Philippe Hersant livre en ce début d'année une nouvelle œuvre. Dreamtime, pour flûte et orchestre - qu’Emmanuel Pahud, son dédicataire, crée avec l’Orchestre de chambre de Paris et Thomas Zehetmair le 14 janvier à Paris au Théâtre des Champs-Elysées - , peut être identifié comme le dixième concerto de son riche catalogue, qui approche désormais les cent cinquante opus. Mais c'est, plus largement, toute son œuvre qui est marquée par ce rapport entre l'individu et le groupe. « J'aime la forme concertante, reconnaît le compositeur, car elle impose un équilibre, qui n'est jamais le même selon les instruments ». Il s'agit d'ailleurs bien moins d'une « forme concerto » au sens historique ou académique que d'un esprit concertant, toujours présent, y compris dans les œuvres avec chœur. Ainsi, dans le Psaume 130 (Aus tiefer Not), une œuvre de 1994, le chant du chœur est accompagné par la viole de gambe et, plus souterrainement, par la voix ténue et entêtante de l'orgue positif. Dans Désert, composé en 2002 pour la regrettée Cécile Daroux, la flûte alto affronte un chœur d'hommes, véritable et magnifique défi à l'équilibre cher au compositeur.

Cet équilibre, cette volonté de garder vives et audibles les voix individuelles prévalent tout autant dans l'écriture pour ensemble. La musique de Philippe Hersant évite soigneusement tout effet de masse : « Je m'arrête toujours avant que cela ne devienne excessif », dit-il, préférant toujours le « clair-obscur » aux pages noircies autant qu'à la pleine lumière. Ce langage exigeant en termes de clarté et de proportion met en valeur la puissance expressive des instruments, dont certains se retrouvent souvent d'une œuvre à l'autre : le violoncelle, la viole de gambe, le basson... Ce n'est cependant pas pour Philippe Hersant une question de préférence : « J'aime tous les instruments et j'ai de chacun d'eux une "image" que je cherche à exprimer ». Sans jamais écrire contre l'instrument, il en exploite souvent un aspect spécifique, propre à le faire sonner : le registre aigu du basson, le grave de la harpe, la flûte alto pour le côté « sauvage » du souffle, au piano la résonance (« de la pédale presque tout le temps ! »).
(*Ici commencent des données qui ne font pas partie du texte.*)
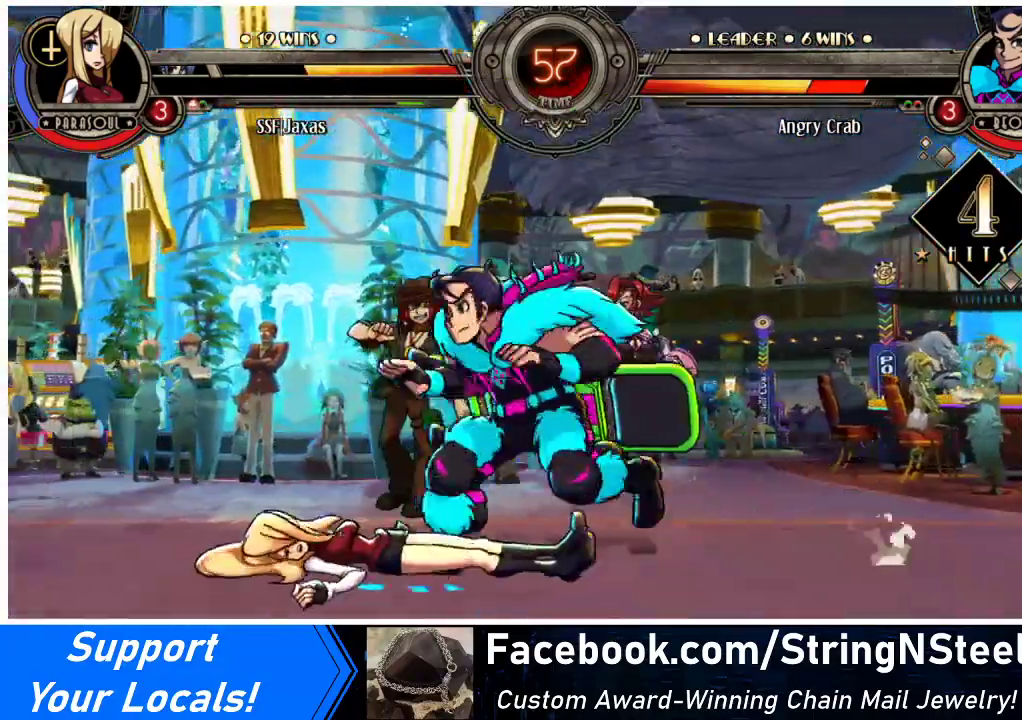
{"buttons": [], "events": [[267, "DPAD_LEFT", "down"], [500, "DPAD_LEFT", "up"]]}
Cette image sonore, Philippe Hersant reconnaît volontiers l'avoir souvent élaborée au contact des instrumentistes, à qui il a ensuite destiné plusieurs œuvres : le bassoniste Pascal Gallois, les flûtistes Jean-Luc Menet et Cécile Daroux. Pour le piano, son instrument, il a écrit deux concertos, très différents, qui sont un peu le portrait de leurs dédicataires : Streams, tout en profondeur, pour Alice Ader en 2000, et le Concerto pour piano dédié à Frank Braley dix ans plus tard, « plus digital, plus mozartien ».

S'il fait ainsi s'exprimer la musique que portent les instruments et leurs interprètes, Philippe Hersant

nourrit son écriture de réminiscences, de ce qu'il appelle ses « figures obsédantes » et qu'il rapproche de l'univers de Georg Trakl, un auteur admiré entre tous qui l'a souvent inspiré, comme avant lui Schoenberg, Webern ou plus près de nous Heinz Holliger et Philippe Boesmans – « on peut avoir l'impression que toute son œuvre n'est qu'un seul et même poème ». D'œuvre en œuvre on retrouve ainsi tel accord, tel mouvement mélodique : « il me semble qu'il y a toujours un élément d'une œuvre qui reste dans la suivante, alors même que souvent j'écris en réaction contre ce que je viens de composer. Dans Chant de l'isolé, un "triple concerto" que j'ai écrit pour le Trio Wanderer se trouve ainsi un passage très proche de mes Vêpres, que je venais d'achever ; pourtant, ces deux œuvres sont d'atmosphères très éloignées, plutôt lumineuse pour les Vêpres, très sombre pour le concerto ».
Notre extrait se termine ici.